Extrait du texte.
= = = = =

BIENVENUE À MARWEN : chronique

19-12-2018 - 18:05 - Par

BIENVENUE À MARWEN : chronique

Robert Zemeckis transforme un tour de force technique en leçon de storytelling. Un film-somme doux, dur et dingue, en forme de célébration de l’imaginaire.

 

Le regard a toujours eu une importance primordiale dans le cinéma de Robert Zemeckis. Le sien, évidemment, mais aussi celui de ses personnages. Sa filmographie affiche une telle diversité de genres et de styles, sans doute parce qu’il a toujours mis le point de vue de ses protagonistes au premier plan. Qu’ils commentent et racontent leur vie (FORREST GUMP, THE WALK), la voient se dérouler devant leurs yeux (RETOUR VERS LE FUTUR), la reconsidèrent à l’aune d’une situation dramatique ou inédite (CONTACT, FLIGHT), l’examinent pour en déceler les mécanismes viciés (APPARENCES, ALLIÉS), en font un agrégat de légendes (LE PÔLE EXPRESS, BEOWULF, LE DRÔLE NOËL DE SCROOGE) ou s’en inventent une pour survivre (SEUL AU MONDE), les personnages de Zemeckis modèlent le ton et l’esthétique des films dont ils sont les héros par le regard qu’ils portent très directement sur leur existence. Un regard qui fait de leur vie une affaire de storytelling mais aussi de confrontation, parfois très directe, entre fiction et réalité – avec en point d’orgue littéral de cette idée ROGER RABBIT, et aujourd’hui BIENVENUE À MARWEN.

Mark Hogancamp (Steve Carell, toujours plus bouleversant de rôle en rôle) a un soir de beuverie été agressé par cinq hommes, qui l’ont laissé pour mort dans le caniveau. En partie amnésique, atteint physiquement et psychologiquement, il cherche la résilience dans un monde fait de poupées censées représenter des versions fictionnelles de lui et de son entourage, affrontant des SS dans un village belge durant la Seconde Guerre mondiale. Aussi fou que cela puisse paraître, BIENVENUE À MARWEN s’inspire – très fidèlement – d’une histoire vraie, déjà contée dans le documentaire MARWENCOL. L’hybridation entre fiction et réalité, implémentée dans le cœur-même du projet, trouve un deuxième niveau dans la friction entre les univers fantasmés et réels qui constituent la vie de Mark. Le regard, profondément triste et affligé qu’il porte sur son existence, extrêmement romanesque et héroïque qu’il insuffle à son univers miniature, font de BIENVENUE À MARWEN une expérience à part.

= = = = =

[Données de compréhension de graphiques]
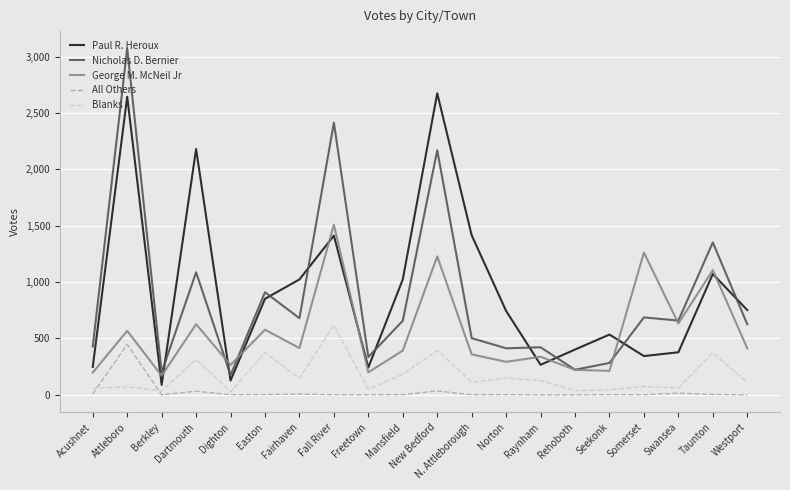

How many distinct data groups are displayed?

5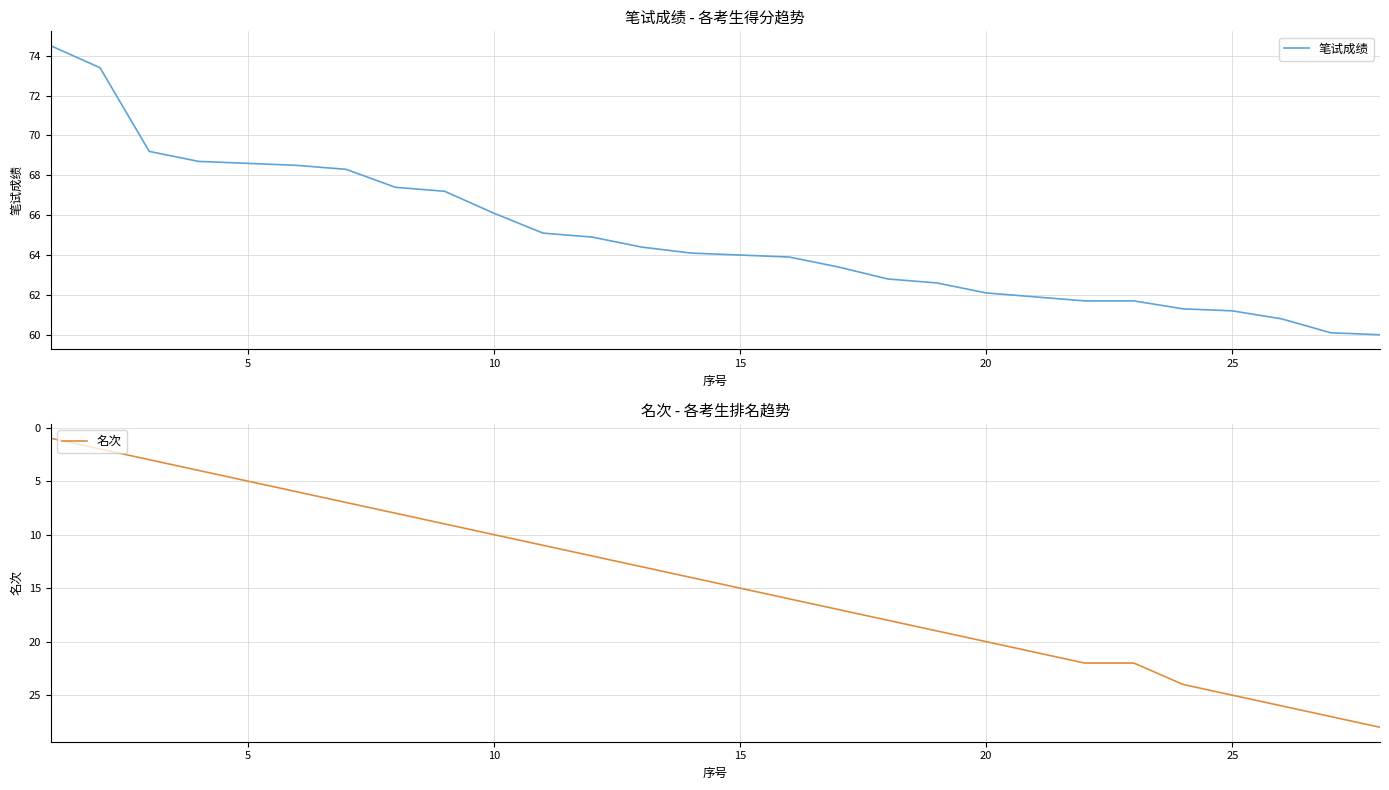

Rank the series by their average value, from highest to lowest.

笔试成绩, 名次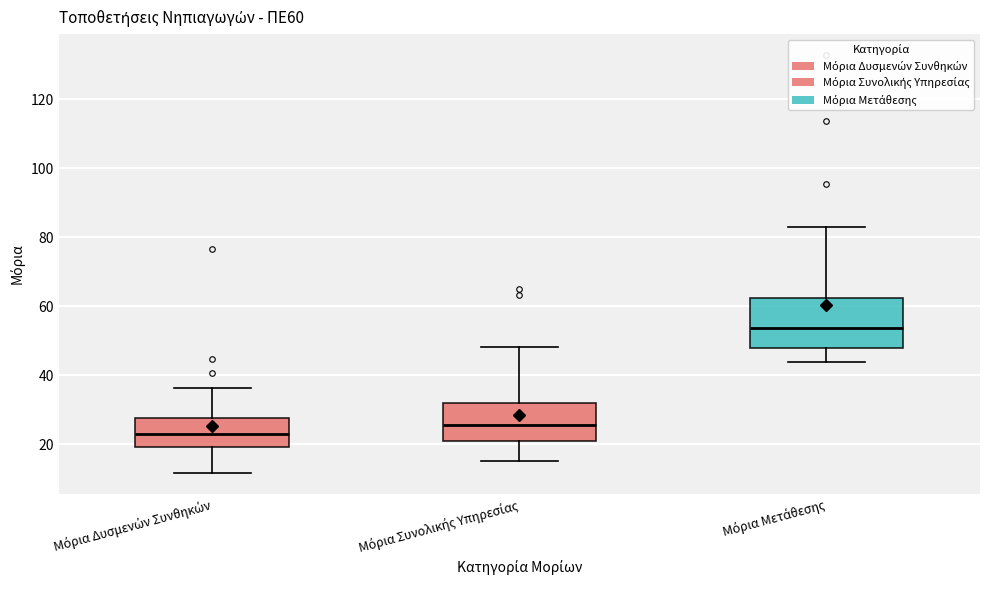

Comparing the boxes themselves (not the whiskers), which one is the tallest?

Μόρια Μετάθεσης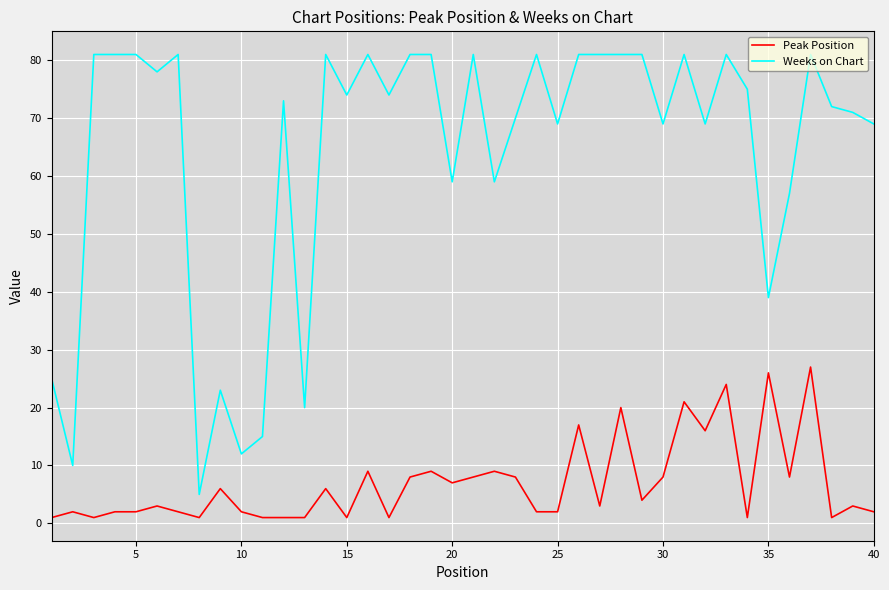

What is the sum of all Weeks on Chart values?

2564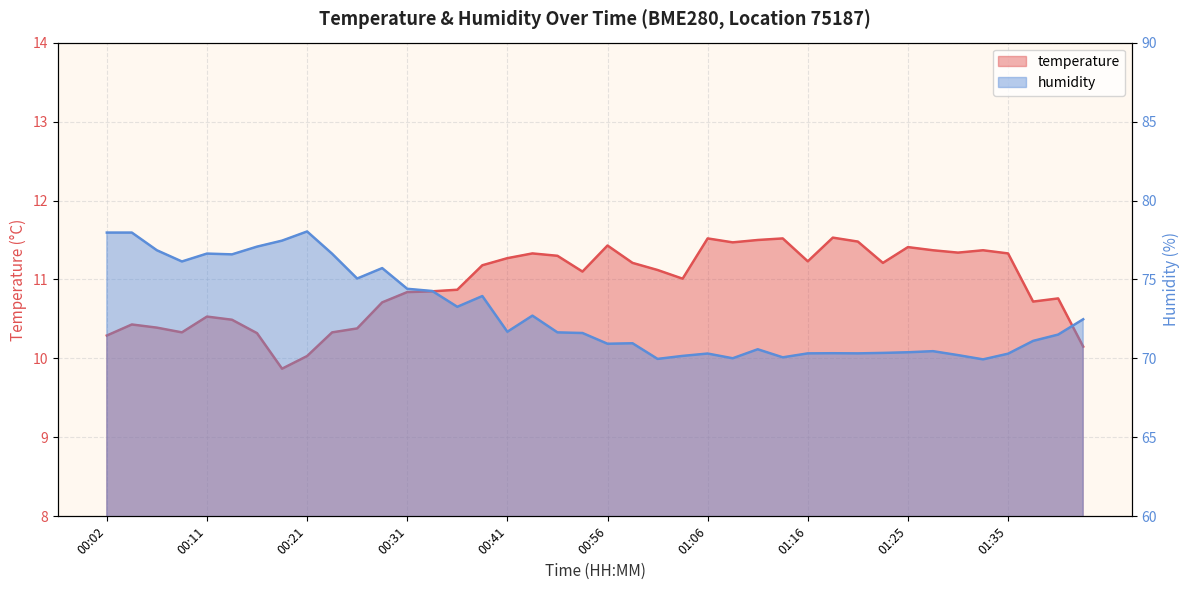

Which series changed the most between 00:29 and 00:31?

humidity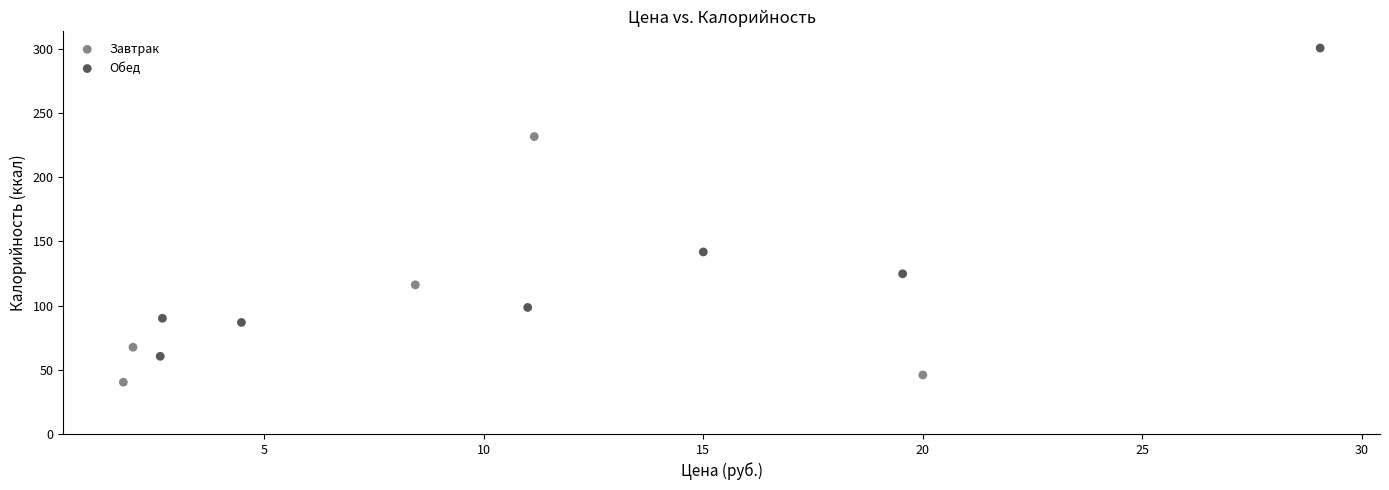

Which series has the widest spread of Y values?

Обед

= = = = =

Énoncé du problème. D'après la critique de BIENVENUE À MARWEN, quel documentaire avait déjà raconté l'histoire vraie dont s'inspire le film ?

Corrigé de l'exercice. Le documentaire MARWENCOL.